Sevens will completely fall in love with spontaneous and wonderfully scatter-brained Poppy as she searches for the best, most wanderlust destination to write about on her travel blog. Not only do I think that Poppy herself is a Seven, but I can also see this Enneagram especially appreciating her fun-loving, busybody lifestyle. Despite her goal of a happy-go-lucky lifestyle, the story opens at a time when Poppy is trying to make amends with Alex, her shy and rather reserved best friend from college. The two used to take vacations together every summer, but after one particularly damaging misunderstanding, they haven’t spoken to each other—that is, until they end up making plans to attend a wedding and stay in a sketchy Airbnb.

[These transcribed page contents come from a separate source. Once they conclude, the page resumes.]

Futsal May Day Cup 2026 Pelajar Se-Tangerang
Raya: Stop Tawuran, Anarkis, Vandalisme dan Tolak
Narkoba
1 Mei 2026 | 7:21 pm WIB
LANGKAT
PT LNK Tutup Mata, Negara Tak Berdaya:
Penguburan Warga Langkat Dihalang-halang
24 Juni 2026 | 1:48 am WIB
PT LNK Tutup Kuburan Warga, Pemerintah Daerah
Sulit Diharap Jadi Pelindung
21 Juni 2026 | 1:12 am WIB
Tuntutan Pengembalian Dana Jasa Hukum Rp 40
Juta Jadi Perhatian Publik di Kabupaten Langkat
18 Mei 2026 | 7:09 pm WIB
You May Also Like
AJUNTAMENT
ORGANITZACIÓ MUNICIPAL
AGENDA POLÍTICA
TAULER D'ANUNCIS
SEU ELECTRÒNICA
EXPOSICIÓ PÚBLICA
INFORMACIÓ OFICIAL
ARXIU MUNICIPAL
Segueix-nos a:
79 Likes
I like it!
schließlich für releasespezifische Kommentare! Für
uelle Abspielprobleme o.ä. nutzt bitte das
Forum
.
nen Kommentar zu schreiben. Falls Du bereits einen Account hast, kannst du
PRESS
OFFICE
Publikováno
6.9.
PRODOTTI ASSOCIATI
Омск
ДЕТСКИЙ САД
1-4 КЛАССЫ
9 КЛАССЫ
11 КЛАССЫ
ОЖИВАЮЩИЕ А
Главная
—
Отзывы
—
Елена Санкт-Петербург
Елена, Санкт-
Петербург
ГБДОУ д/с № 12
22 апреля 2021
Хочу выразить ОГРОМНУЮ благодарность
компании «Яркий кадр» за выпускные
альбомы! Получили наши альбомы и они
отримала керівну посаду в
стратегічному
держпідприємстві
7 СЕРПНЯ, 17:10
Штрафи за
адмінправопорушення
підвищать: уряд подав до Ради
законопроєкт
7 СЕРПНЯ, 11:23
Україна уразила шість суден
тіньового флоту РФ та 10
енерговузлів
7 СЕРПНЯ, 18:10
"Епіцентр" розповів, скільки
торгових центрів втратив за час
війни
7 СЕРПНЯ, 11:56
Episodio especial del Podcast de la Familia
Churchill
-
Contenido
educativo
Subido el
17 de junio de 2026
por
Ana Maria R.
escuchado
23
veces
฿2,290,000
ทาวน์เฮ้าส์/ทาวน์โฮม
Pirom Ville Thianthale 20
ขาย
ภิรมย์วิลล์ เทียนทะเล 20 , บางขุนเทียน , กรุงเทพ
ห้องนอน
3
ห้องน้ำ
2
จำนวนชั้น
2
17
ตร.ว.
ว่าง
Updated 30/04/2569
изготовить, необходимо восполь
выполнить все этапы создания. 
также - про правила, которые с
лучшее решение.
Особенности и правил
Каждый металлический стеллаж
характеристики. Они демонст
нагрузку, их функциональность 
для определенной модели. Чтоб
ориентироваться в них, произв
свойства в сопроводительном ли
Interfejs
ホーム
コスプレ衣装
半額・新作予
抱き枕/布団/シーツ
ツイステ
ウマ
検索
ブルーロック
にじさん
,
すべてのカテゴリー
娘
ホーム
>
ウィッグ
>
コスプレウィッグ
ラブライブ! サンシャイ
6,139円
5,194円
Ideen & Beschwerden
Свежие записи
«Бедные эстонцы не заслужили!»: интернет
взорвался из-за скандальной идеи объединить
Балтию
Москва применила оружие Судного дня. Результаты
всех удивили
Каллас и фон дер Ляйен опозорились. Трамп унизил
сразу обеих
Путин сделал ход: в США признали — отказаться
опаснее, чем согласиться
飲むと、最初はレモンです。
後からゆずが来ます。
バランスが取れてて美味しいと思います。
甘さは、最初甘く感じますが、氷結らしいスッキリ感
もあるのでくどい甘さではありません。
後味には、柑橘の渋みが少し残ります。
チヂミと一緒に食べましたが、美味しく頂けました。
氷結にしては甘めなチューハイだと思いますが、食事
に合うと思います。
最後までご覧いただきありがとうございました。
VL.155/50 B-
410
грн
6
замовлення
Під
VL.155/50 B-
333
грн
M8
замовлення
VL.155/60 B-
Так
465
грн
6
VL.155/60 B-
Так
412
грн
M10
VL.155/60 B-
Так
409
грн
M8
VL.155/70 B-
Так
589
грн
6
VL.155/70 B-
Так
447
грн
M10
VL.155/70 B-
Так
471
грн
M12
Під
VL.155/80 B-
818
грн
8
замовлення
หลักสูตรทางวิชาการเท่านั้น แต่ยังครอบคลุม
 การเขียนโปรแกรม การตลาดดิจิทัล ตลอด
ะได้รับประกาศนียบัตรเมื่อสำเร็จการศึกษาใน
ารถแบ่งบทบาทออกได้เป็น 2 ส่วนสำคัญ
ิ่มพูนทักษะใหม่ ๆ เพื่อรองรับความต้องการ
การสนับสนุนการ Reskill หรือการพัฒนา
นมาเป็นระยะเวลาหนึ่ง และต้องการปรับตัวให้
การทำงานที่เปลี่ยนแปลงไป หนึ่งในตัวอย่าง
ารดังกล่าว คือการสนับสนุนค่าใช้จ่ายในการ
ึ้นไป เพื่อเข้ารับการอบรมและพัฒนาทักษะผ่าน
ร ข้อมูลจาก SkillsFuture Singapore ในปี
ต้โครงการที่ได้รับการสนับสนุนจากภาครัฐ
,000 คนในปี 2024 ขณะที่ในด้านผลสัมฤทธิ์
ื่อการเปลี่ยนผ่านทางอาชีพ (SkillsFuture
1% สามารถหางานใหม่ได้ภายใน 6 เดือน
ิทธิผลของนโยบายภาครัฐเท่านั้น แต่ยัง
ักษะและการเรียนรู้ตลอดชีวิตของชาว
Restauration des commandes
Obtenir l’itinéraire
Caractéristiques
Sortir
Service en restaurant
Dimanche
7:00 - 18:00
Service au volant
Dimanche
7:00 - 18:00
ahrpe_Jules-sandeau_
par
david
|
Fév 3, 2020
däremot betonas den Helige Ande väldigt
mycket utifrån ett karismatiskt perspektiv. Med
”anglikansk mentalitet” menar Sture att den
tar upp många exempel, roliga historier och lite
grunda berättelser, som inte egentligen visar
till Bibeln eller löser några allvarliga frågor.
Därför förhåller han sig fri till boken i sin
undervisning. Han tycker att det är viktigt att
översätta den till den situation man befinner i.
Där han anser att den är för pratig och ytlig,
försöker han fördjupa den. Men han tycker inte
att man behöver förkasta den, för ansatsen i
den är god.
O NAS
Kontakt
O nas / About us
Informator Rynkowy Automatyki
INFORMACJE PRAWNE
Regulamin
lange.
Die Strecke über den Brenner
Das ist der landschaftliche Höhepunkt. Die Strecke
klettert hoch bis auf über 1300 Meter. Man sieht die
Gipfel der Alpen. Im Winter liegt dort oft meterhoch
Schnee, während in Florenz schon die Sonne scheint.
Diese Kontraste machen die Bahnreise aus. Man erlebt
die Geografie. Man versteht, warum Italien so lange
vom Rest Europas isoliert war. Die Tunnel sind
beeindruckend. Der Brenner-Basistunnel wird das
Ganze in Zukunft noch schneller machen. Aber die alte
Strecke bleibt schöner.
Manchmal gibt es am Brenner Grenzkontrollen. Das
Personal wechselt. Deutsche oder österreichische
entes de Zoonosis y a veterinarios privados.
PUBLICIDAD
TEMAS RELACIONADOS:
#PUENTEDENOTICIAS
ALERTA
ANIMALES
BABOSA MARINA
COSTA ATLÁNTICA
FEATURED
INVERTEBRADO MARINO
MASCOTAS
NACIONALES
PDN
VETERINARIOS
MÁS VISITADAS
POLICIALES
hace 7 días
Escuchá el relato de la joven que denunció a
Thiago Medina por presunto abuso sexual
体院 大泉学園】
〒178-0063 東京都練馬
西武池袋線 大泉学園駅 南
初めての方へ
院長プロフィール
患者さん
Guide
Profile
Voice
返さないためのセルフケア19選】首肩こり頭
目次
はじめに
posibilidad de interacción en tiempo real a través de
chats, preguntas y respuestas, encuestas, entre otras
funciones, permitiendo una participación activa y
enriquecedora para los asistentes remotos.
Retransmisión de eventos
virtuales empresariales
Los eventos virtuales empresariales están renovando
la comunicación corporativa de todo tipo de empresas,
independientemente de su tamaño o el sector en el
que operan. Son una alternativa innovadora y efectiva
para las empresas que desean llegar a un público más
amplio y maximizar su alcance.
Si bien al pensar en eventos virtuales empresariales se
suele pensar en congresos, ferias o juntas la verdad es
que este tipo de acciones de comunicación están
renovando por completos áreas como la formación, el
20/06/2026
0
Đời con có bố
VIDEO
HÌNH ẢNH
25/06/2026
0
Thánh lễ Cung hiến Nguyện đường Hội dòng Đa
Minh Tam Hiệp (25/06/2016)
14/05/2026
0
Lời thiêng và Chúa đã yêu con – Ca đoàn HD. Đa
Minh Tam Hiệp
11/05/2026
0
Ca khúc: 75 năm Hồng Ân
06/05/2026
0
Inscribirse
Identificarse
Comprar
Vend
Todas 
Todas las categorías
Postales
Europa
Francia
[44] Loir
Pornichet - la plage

I rooted for these two so much, and with Emily Henry’s hilarious writing and beautifully written prose, I’m sure I won’t be the only one reaching for this book on my own vacation.
Good Girl Complex
Outer Banks fans, listen up. This book has the seaside atmosphere, the small-town gossip, and the beautiful girl in love with a bad boy in the center of it all.
Eights, I see you. You’re powerful and very self-confident and want others to follow in your footsteps. So when protagonist Mac and her eager-to-please nature attempts to appease everyone else but herself, I can see you rooting for her to follow her dreams and get what she actually wants. When Mac moves to beach town Avalon Bay to attend the prestigious Garnet College and grant her parents' wishes, she soon realizes her own impulses are harder to control. Soon, she befriends rugged and brutally honest Cooper and enters into an enthralling romance, and she begins to discover that she should be the main character in her own college experience.
Now, it’s only fitting that Nines will be the first ones to relax and go with the flow with an easygoing beach read for the summer.
With Intercepted, Nines will be able to sit back and enjoy an easy, light read about a woman and her search for love after her NFL-star boyfriend cheats on her. Determined to never fall for another unfaithful athlete, main character Marlee vows to stay away from the players. Of course, it’s easier said than done, and she soon meets Gavin Pope, a quarterback who's set his sights on her and does not want to back down. Funny, introspective, and a book you’d be able to fly through in a day, this one is perfect if you’re looking for something lighthearted yet meaningful—but won’t make you wish you brought tissues when you’re lounging on the sand.